ASTM E928-2019 pdf free download.Standard Test Method for Purity by Differential Scanning Calorimetry
1. Scope
1.1 This test method describes the determination ofpurity of materials greater than 98.5 mole percent purity using differen- tial scanning calorimetry and the van’t Hoff equation. 1.2 This test method is applicable to thermally stable compounds with well-defined melting temperatures. 1.3 Determination of purity by this test method is only applicable when the impurity dissolves in the melt and is insoluble in the crystal. 1.4 The values stated in SI units are to be regarded as standard. No other units of measurement are included in this standard. 1.5 This standard does not purport to address all of the safety concerns, if any, associated with its use. It is the responsibility of the user of this standard to establish appro- priate safety, health, and environmental practices and deter- mine the applicability ofregulatory limitations prior to use. 1.6 This international standard was developed in accor- dance with internationally recognized principles on standard- ization established in the Decision on Principles for the Development of International Standards, Guides and Recom- mendations issued by the World Trade Organization Technical Barriers to Trade (TBT) Committee.
6. Interferences
6.1 This test method is nonspecific. Many impurities may cause the melting temperature broadening. Thus, it is not useful in identifying the nature of the impurity or impurities but only the total mol percent of impurity present. 6.2 The van’t Hoff theory assumes the following: 6.2.1 The impurities dissolve in the melt of the major constituent forming a solution approximately described by ideal solution theory; 6.2.2 The solubility of the impurity in the solid of the major constituent is negligible; and 6.2.3 The major constituent displays a single well-defined melting endotherm in the temperature range of interest.

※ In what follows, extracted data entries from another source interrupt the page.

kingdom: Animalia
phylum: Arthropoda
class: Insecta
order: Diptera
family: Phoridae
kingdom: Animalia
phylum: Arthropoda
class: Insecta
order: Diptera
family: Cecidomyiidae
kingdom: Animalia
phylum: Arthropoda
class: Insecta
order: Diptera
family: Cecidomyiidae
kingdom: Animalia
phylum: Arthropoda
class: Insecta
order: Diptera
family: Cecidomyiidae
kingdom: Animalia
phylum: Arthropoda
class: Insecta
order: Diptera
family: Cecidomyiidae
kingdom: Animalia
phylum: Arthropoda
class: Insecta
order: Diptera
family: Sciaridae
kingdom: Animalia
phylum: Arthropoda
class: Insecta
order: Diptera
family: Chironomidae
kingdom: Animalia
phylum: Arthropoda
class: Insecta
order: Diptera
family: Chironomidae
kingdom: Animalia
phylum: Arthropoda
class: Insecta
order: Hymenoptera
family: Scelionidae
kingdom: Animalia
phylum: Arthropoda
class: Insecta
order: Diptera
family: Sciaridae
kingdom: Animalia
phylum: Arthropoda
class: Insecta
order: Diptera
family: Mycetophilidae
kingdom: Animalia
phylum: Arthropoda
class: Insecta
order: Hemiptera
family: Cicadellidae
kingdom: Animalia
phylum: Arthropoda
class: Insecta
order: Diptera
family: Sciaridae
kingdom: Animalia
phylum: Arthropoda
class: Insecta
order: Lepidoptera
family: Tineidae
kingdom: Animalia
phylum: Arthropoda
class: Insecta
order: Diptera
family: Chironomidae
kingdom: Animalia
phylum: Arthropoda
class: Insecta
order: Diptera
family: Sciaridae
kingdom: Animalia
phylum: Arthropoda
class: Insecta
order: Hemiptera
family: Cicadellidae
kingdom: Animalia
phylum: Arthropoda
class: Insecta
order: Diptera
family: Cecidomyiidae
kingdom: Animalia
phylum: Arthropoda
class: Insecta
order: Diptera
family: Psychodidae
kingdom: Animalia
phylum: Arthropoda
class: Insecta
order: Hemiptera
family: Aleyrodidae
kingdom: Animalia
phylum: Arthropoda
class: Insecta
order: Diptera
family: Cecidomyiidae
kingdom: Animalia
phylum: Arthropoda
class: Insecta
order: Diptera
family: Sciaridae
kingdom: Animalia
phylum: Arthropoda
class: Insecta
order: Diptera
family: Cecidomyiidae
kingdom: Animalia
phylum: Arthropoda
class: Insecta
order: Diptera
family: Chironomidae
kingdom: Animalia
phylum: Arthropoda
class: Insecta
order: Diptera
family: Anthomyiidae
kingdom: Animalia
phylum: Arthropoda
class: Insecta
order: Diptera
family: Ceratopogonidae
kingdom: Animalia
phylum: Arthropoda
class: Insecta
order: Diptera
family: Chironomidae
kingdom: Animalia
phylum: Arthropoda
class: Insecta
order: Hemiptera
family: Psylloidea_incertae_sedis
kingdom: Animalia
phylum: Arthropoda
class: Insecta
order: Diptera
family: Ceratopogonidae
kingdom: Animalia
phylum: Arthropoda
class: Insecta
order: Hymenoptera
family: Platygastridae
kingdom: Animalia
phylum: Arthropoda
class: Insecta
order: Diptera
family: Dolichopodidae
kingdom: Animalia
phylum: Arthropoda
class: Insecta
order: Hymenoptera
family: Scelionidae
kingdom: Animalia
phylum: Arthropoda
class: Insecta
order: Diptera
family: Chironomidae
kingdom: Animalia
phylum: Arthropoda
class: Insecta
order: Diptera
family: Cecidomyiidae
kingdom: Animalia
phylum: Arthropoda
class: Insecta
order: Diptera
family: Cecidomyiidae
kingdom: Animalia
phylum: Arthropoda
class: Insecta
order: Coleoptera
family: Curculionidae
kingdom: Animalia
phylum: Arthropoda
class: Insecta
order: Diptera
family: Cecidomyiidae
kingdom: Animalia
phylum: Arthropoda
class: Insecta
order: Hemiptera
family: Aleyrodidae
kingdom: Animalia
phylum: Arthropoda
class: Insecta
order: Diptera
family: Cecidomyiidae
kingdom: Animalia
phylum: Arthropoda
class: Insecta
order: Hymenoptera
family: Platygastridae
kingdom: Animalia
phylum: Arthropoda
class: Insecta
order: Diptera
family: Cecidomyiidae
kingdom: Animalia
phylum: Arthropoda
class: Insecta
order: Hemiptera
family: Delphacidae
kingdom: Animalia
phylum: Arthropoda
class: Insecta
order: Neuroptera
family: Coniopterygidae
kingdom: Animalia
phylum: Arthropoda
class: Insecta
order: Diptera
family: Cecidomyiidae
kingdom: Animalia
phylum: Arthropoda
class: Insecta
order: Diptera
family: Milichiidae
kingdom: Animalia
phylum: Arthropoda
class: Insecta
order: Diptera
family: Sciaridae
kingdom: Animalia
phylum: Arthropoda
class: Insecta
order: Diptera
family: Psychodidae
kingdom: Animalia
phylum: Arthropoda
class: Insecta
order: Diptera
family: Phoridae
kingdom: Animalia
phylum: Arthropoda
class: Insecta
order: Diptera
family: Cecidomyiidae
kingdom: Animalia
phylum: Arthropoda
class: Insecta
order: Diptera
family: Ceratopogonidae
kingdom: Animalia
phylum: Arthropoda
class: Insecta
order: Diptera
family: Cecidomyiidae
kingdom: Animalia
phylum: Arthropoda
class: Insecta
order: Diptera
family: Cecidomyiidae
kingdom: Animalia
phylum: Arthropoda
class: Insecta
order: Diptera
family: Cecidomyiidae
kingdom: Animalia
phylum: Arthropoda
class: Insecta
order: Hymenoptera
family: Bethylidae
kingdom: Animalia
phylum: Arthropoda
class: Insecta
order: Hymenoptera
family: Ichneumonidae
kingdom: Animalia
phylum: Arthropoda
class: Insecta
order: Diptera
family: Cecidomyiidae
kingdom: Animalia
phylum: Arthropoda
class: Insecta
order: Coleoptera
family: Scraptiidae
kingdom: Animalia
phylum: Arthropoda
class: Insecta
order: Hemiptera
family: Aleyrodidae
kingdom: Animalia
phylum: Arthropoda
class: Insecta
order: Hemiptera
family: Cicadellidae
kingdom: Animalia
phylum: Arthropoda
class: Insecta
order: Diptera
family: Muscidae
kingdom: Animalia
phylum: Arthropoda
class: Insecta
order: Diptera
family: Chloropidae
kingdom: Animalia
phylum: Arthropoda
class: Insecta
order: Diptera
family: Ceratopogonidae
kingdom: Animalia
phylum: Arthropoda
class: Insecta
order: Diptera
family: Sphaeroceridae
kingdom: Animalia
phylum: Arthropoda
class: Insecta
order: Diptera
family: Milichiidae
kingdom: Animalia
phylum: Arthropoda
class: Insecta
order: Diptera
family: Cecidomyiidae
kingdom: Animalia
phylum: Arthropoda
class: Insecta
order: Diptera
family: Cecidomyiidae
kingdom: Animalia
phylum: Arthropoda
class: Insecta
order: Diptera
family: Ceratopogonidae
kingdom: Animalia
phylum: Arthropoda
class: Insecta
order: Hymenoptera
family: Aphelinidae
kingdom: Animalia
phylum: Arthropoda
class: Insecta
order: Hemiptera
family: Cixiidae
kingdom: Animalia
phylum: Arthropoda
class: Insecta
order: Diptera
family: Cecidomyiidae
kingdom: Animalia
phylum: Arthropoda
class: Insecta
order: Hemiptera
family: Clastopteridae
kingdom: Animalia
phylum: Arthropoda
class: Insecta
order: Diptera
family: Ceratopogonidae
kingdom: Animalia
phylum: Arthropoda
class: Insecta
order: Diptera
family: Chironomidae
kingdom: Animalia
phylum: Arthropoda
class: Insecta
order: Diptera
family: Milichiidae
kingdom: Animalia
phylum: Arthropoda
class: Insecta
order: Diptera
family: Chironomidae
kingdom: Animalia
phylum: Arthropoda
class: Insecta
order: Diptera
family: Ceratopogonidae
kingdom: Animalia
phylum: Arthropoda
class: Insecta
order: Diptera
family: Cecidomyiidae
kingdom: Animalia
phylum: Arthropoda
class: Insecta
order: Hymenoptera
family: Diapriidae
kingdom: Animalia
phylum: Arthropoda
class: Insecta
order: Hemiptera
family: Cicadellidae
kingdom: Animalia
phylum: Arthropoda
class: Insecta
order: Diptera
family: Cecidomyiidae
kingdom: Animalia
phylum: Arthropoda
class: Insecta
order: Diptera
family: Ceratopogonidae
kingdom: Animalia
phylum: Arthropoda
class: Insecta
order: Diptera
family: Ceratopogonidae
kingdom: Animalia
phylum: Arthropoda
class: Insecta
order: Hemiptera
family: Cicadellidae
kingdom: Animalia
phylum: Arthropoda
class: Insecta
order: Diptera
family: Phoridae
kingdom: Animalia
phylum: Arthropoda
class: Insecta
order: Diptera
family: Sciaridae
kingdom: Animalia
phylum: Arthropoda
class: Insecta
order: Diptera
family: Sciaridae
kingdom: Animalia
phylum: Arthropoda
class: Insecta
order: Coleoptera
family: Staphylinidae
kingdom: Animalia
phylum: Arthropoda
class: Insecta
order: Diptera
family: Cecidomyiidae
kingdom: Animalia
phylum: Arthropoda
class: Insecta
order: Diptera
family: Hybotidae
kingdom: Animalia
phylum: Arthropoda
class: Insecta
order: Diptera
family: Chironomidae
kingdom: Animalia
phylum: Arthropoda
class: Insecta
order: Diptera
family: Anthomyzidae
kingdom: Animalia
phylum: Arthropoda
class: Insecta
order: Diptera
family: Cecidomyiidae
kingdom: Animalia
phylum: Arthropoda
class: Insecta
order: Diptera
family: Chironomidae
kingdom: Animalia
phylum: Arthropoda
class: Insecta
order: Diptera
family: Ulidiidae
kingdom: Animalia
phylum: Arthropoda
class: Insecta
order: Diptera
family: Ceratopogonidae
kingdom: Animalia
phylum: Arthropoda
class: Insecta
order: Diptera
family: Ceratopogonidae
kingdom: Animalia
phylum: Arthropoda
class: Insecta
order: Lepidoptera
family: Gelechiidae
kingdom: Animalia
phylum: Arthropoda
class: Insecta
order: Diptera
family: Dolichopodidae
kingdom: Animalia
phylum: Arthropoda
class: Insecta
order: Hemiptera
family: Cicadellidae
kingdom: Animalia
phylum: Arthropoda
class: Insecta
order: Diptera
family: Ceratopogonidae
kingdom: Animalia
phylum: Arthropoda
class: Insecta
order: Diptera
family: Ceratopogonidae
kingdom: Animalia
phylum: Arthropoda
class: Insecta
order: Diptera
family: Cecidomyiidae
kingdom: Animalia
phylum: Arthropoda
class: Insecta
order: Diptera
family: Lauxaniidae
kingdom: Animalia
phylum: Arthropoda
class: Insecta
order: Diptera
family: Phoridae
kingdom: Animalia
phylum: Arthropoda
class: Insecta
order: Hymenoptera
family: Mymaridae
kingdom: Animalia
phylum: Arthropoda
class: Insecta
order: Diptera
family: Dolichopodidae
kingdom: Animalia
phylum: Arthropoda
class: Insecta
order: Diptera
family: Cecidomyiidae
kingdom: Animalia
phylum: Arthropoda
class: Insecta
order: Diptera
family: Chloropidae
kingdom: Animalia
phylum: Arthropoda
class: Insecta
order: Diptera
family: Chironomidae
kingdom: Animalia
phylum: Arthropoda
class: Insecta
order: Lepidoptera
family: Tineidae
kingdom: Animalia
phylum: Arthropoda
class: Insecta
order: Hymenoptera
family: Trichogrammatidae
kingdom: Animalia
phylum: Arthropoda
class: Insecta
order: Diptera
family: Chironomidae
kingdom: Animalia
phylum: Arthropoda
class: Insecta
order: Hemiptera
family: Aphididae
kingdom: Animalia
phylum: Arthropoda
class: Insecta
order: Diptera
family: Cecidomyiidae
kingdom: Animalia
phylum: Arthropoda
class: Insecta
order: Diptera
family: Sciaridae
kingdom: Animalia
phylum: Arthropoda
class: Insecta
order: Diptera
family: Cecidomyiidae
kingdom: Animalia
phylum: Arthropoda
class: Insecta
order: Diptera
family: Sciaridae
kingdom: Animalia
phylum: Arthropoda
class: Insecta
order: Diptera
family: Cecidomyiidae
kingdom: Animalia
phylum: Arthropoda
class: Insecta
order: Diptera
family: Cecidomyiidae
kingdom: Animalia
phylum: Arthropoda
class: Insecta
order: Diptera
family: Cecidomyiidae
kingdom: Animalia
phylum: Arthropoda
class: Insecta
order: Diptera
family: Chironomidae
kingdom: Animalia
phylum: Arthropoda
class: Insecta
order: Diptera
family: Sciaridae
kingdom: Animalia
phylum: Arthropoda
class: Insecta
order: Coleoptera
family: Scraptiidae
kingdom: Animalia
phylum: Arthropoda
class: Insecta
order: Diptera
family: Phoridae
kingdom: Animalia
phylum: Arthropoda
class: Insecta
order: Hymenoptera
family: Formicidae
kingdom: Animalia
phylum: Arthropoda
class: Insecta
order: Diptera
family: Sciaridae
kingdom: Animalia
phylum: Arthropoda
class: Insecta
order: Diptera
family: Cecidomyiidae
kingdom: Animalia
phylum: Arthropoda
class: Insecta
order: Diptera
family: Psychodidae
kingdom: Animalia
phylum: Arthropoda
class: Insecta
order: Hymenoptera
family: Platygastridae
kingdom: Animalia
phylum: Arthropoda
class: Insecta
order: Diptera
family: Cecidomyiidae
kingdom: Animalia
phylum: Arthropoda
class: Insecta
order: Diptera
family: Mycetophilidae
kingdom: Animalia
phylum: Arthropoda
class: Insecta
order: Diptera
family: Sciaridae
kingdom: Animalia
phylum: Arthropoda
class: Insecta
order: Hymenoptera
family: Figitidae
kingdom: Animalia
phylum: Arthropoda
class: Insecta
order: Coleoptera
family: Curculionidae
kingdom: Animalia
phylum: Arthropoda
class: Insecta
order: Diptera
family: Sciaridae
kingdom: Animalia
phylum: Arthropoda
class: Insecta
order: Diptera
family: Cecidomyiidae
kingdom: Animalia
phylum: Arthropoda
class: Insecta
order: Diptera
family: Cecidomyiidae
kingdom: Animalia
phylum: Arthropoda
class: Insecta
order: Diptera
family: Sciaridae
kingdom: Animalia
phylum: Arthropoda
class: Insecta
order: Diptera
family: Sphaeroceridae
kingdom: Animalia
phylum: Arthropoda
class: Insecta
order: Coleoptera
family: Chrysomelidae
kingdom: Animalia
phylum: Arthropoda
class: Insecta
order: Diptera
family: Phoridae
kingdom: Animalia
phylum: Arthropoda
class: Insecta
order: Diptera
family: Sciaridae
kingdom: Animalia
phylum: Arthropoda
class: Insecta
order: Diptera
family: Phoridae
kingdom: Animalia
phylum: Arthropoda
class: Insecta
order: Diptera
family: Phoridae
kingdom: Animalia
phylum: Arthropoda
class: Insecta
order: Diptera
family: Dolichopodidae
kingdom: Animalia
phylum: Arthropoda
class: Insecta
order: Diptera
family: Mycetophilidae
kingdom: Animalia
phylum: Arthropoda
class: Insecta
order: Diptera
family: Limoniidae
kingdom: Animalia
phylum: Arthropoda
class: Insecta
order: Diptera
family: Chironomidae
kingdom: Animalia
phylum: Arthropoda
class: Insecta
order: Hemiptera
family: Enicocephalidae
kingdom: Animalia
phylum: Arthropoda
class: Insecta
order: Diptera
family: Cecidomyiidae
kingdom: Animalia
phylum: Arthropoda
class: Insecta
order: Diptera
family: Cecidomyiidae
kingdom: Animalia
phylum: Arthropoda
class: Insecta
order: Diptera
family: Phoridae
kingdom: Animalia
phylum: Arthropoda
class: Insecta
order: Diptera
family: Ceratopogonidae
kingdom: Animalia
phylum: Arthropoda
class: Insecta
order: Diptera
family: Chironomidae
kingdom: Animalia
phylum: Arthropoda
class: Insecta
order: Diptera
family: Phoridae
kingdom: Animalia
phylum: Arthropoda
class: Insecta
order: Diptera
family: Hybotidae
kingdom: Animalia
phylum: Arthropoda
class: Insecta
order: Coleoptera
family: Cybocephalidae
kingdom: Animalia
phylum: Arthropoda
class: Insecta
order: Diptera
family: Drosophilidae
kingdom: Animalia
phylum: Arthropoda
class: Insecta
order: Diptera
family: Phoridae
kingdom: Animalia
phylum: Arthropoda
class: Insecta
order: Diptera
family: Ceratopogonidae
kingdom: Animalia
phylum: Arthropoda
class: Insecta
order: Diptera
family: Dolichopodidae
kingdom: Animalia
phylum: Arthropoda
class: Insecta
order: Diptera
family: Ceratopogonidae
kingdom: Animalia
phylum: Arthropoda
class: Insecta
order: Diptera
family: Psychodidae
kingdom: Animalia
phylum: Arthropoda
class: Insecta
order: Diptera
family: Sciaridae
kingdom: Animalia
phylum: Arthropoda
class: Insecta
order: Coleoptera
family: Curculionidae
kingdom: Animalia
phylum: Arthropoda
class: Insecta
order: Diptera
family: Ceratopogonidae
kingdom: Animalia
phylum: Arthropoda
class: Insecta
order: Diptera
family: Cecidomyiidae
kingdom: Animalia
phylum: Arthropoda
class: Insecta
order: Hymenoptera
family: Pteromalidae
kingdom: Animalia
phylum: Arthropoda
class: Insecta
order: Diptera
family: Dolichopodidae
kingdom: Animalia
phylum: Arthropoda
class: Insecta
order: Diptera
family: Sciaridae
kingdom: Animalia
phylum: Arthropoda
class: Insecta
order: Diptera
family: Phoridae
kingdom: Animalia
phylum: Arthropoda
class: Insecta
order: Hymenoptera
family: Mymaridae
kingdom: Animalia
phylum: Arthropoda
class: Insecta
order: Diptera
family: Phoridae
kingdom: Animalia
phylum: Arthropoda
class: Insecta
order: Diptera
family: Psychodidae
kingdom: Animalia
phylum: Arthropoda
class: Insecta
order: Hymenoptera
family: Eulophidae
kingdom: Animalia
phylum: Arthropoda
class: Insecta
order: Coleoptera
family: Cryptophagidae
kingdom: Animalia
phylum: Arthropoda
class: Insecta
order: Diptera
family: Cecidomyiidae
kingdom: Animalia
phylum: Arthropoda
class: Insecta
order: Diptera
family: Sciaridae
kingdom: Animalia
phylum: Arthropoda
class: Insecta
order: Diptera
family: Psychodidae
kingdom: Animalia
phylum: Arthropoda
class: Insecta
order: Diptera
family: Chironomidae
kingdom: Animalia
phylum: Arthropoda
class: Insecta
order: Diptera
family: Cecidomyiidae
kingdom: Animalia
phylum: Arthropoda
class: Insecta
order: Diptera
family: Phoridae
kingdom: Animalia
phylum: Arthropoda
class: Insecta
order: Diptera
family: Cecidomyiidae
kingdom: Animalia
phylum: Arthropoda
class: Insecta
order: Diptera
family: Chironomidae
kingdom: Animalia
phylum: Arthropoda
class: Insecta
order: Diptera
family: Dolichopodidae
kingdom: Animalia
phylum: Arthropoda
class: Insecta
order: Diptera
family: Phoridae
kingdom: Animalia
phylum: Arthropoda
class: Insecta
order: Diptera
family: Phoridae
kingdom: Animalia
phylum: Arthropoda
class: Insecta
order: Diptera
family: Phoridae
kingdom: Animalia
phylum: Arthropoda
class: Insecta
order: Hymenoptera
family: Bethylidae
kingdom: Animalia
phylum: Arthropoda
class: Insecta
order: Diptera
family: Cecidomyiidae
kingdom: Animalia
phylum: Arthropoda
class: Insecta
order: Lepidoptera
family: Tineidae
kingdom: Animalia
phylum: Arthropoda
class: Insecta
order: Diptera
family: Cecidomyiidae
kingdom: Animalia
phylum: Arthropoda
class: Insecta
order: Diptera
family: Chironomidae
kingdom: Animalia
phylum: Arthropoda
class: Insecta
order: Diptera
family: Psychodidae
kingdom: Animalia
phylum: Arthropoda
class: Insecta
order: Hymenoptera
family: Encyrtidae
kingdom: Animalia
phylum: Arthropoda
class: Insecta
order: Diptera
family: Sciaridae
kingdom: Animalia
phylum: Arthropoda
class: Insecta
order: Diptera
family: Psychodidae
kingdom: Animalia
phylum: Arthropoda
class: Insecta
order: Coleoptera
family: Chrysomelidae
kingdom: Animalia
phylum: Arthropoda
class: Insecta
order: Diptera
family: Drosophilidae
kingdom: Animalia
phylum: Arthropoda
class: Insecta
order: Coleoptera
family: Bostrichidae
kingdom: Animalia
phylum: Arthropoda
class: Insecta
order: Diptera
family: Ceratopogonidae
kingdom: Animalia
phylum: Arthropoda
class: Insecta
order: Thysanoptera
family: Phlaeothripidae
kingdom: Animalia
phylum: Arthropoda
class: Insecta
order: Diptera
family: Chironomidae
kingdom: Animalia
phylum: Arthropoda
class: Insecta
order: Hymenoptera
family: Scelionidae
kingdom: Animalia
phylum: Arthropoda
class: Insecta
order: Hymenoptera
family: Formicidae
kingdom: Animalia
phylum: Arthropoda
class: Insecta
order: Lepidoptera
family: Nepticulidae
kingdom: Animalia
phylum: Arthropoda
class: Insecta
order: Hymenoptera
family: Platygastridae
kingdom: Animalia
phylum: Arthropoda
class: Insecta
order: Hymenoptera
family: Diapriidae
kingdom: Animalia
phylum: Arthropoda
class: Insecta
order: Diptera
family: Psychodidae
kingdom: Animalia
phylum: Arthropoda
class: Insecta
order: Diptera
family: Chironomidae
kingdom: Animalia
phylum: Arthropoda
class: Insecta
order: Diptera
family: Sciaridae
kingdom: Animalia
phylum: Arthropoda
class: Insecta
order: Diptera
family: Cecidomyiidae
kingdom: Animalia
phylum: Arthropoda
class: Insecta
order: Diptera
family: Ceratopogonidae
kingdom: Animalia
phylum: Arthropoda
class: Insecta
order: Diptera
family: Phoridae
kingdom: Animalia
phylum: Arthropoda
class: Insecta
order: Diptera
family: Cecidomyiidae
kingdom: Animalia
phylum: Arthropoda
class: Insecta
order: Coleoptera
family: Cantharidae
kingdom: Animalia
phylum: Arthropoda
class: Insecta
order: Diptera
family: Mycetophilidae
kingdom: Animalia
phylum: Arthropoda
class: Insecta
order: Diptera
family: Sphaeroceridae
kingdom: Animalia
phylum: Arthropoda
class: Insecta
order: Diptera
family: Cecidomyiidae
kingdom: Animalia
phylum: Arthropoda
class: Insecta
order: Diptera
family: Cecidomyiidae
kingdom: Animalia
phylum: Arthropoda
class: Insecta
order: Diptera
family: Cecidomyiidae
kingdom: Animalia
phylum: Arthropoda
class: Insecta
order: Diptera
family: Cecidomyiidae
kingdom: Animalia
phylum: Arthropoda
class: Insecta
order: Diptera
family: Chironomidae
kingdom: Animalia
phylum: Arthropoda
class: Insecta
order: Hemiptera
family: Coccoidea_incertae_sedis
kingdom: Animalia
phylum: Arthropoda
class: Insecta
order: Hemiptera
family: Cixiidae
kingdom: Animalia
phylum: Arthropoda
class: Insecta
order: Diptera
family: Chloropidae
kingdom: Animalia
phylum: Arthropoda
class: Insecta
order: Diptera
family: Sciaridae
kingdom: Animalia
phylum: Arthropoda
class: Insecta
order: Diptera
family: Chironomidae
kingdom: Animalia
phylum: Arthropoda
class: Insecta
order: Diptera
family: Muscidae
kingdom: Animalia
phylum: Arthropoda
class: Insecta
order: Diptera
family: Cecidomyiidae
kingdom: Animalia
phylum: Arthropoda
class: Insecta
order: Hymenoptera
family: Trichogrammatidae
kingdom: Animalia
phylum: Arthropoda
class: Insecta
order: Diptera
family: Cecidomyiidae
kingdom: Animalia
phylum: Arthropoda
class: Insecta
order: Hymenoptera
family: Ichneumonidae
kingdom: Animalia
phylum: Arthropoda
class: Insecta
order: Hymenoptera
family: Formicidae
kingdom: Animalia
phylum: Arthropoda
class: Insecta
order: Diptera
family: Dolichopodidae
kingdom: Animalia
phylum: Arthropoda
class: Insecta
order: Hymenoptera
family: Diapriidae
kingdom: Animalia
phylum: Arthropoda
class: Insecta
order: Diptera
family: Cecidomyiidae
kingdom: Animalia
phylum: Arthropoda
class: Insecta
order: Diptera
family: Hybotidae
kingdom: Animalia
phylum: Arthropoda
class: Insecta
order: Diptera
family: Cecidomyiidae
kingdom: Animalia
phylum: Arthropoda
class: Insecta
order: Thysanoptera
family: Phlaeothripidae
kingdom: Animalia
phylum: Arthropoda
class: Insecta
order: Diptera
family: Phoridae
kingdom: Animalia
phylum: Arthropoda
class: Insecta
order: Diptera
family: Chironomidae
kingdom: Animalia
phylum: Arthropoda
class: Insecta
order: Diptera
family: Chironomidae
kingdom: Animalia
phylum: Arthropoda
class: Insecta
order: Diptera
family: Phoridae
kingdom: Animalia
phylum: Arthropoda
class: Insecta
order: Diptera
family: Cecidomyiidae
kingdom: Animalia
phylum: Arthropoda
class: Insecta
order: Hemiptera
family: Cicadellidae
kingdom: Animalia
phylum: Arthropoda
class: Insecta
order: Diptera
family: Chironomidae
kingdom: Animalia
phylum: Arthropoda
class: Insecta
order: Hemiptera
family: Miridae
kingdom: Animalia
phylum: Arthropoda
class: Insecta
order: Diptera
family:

Micro- scopic investigations of the melt and the solid may help to establish whether or not solid or liquid solutions have been formed. 6.2.4 The solute and solvent are close in molecular size. 6.3 In some cases the sample may react with air during the temperature cycle, causing an incorrect transition to be mea- sured. Where it has been shown that this effect is present, provision shall be made for sealing the specimen and running the test under an inert gas blanket. Since some materials degrade near the melting region, carefully distinguish between degradation and transition. See Appendix X1. 6.4 Since milligram quantities of sample are used, ensure that samples are homogeneous and representative. 6.5 Sublimation or decomposition will lead to a different heat consumption and, perhaps, a change in composition of the specimen. The specimen holder should be examined after the measurement for crystals not part of the resolidified melt.
7. Apparatus
7.1 The essential equipment required to provide the mini- mum instrument capability for this test method includes: 7.1.1 Differential Scanning Calorimeter (DSC), consisting of: DSC Test Chamber, composed of a furnace(s) to provide uniform controlled heating of a specimen and refer- ence to a constant temperature or at a constant rate within the applicable temperature range ofthis test method; a temperature sensor to provide an indication of the specimen temperature readable to 60.1 K; a differential sensor to detect a heat flow difference between the specimen and reference equivalent to 10 µW; and a means of sustaining a test chamber environment of N 2 at a purge rate of 15 mL/min to 50 mL/min 6 5 mL/min. Temperature Controller, capable of executing a spe- cific temperature program by operating the furnace(s) between selected temperature limits at a rate of temperature change of 0.3 K/min to 0.7 K/min constant to 60.01 K/min. Data Collection Device, to provide a means of acquiring, storing, and displaying measured or calculated signals, or both. The minimum output signals required for DSC are heat flow, temperature, and time. 7.1.2 Containers, that are inert to the specimen, and that are ofsuitable structural shape and integrity for use in the DSC test chamber, made of materials of high thermal conductivity, such as aluminum.